Parlare di te con Giulia fu liberatorio, perché nei giorni a venire non sei più ricomparsa e iniziai a credere che parlare di te fosse il modo migliore per tenerti lontana. Trascorsi delle giornate tranquille con i miei genitori, così poco avvezzi ad avermi attorno, e la sera mi svagai con Giulia e Carletto, come ai vecchi tempi. Carlo lavorava duramente tutti i giorni giù alla cava per mantenere sua madre e gli studi di suo fratello, visto che il padre non aveva mai passato gli alimenti sin dal giorno in cui era andato via. Nonostante la sua situazione precaria, riusciva comunque a prenderla con filosofia ed apparire spensierato.

Eccone un altro che non sembravano scalfirlo neppure i terremoti, pensai una delle sere che trascorremmo assieme. Ma in cuor mio sapevo che non era così. Sapevo che desiderava una vita migliore, aver avuto la possibilità di studiare anche lui e magari, un giorno, riuscire ad andar via dal paese anche lui, dove tutti i giorni si susseguivano l'uno uguale all'altro.

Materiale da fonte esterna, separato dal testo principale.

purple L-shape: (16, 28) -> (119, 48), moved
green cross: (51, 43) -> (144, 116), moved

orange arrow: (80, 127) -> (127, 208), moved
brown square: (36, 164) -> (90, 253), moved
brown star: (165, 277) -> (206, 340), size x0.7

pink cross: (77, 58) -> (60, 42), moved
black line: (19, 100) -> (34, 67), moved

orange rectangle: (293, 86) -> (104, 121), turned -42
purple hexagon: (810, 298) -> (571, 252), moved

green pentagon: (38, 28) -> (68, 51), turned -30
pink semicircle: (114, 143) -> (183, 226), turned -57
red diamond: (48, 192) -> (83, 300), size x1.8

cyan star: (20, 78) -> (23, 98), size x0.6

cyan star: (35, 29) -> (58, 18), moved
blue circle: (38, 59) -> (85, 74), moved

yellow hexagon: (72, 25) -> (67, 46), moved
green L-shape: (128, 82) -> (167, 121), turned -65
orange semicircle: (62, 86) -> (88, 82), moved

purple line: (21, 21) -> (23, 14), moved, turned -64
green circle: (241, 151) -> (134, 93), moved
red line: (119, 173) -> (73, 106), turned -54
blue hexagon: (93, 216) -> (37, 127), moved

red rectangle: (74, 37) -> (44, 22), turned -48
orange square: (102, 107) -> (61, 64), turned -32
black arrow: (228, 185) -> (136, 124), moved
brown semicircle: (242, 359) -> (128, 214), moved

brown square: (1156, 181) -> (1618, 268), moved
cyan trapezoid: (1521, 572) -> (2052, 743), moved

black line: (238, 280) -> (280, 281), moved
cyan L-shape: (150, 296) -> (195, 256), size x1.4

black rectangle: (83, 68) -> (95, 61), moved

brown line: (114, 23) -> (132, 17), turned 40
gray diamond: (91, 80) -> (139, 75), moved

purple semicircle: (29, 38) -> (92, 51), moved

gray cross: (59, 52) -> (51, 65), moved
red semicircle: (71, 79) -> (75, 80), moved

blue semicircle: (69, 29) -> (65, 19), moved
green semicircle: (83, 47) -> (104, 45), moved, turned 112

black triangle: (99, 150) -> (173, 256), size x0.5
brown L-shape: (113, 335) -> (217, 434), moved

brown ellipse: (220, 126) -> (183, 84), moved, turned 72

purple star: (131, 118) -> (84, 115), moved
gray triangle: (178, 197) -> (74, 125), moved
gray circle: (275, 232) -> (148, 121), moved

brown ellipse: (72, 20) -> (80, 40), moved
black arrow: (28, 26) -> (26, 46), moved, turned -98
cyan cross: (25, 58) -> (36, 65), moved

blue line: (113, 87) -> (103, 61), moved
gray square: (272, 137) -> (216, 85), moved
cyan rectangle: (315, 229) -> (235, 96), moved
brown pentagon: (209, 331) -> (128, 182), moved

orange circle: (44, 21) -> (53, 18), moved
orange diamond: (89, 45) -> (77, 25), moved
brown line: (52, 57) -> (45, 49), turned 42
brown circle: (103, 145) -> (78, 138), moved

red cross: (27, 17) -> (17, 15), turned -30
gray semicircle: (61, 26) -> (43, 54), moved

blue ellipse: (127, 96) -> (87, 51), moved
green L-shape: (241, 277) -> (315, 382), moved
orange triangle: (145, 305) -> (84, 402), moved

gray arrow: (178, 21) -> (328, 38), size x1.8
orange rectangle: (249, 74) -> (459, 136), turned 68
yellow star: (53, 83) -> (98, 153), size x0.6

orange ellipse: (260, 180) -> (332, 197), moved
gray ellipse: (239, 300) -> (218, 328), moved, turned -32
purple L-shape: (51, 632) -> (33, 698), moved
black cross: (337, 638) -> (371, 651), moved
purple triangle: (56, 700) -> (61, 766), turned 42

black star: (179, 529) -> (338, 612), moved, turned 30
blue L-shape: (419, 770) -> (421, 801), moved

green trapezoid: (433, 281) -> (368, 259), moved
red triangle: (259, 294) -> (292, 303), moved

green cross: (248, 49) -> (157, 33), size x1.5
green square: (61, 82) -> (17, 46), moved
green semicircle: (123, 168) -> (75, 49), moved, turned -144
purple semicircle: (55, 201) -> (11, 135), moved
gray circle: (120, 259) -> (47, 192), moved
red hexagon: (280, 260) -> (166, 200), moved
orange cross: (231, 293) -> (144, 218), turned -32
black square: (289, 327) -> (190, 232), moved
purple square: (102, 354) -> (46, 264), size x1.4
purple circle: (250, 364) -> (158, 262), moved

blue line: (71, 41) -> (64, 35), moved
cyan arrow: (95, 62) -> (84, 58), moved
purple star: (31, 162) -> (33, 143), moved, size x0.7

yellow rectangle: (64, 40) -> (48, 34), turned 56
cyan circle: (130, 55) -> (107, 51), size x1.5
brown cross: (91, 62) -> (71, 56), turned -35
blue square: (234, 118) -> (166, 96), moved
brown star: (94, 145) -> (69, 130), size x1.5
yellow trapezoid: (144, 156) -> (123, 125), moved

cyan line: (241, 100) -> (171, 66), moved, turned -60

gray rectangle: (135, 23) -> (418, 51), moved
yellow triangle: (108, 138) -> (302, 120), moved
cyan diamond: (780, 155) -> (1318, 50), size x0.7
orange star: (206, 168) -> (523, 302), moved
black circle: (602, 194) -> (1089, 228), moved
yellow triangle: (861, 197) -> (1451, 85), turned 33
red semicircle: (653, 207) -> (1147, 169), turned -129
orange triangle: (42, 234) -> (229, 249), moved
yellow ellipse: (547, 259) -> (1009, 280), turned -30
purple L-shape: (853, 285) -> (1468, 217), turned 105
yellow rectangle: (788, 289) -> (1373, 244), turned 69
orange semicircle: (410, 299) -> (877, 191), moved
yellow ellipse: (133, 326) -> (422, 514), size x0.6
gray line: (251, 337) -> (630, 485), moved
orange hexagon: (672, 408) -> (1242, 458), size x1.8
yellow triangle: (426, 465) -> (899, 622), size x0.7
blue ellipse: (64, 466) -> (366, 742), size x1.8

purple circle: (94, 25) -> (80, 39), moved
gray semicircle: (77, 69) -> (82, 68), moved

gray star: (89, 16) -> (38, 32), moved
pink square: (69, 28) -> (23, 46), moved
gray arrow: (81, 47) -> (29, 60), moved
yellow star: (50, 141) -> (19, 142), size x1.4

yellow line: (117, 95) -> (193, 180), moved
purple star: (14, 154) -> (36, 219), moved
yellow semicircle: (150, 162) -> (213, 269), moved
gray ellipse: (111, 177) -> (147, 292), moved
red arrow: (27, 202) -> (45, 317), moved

Stavo così bene con loro che difficilmente lasciai trasparire il mio dramma.

Tornato a casa la sera prima del giorno in cui sarei ripartito, riflettei sul fatto che anche io, come lui, stavo imparando a mostrarmi imperturbabile, indifferente, forse alle volte felice, quando dentro di me imperversava uno tsunami. Pensai che quando eravamo piccoli e giocavamo a nascondino mai ci saremmo immaginati che la vita sarebbe stata così, un susseguirsi di sorrisini e frasi di circostanza. Pensai che se lo avessimo saputo, avremmo preferito non crescere mai e restare lì, in quel bosco, a giocare a nascondino per tutta la vita, o magari oltrepassare il ruscelletto e sfuggire per sempre dal triste mondo degli adulti.

Pazienza, pensai. È andata così.

Poteva andare meglio, mi sussurrasti nella mente. Non ti vedevo, ma percepivo la tua presenza. Ma come sarebbe potuta andare meglio? La vita è questa.

O forse no?

Quella sera vidi mia madre seduta in cucina, ancora sveglia, guardare un programma comico alla TV.

«Ciao, ma'!», le dissi.

«Ehi, sei già tornato?»

«Sì», risposi. «Preferisco andare a letto presto perché devo ancora preparare lo zaino e domani vorrei prendermela con calma.»

«Dai, sono contenta di averti visto. Un giorno di questi vengo io in città, ti prometto.», mi disse sorridente. Cercava anche lei di nascondere l'amarezza per la mia imminente partenza. Indossava una maschera anche lei. Nessuno era immune.

«Ti voglio bene, mamma», le dissi. «Scusa se non te lo dico così spesso.»

Mi sorrise intenerita per un attimo, e poi mi chiese: «Beh, sei riuscito a trovare la tranquillità che cercavi? Ti ha fatto bene stare un po' qui, si vede!»

«Sì, mi ha aiutato molto...», risposi, lasciando in sospeso la frase senza aggiungere ulteriori dettagli. Dopodiché cambiai argomento.

«Mamma, ho bisogno di chiederti una cosa. Ma prometti di non fraintendere o preoccuparti inutilmente?»

«Certo, caro, chiedi pure!»

Feci una pausa. Una pausa che mi sembrò interminabile, mentre prendevo fiato e studiavo le parole che avrei dovuto usare. Dopodiché glielo domandai nel modo più semplice che mi venne in mente.

«Mamma, quando ero piccolo vi sono mai sembrato.... strano?»

Mi guardò con sguardo interrogativo, non capendo chiaramente cosa intendessi di preciso.

«Voglio dire...», continuai, senza riuscire a guardarla negli occhi, «... per caso, durante la mia infanzia, ho dato l'impressione di avere qualche deficit cognitivo o disturbo della personalità?»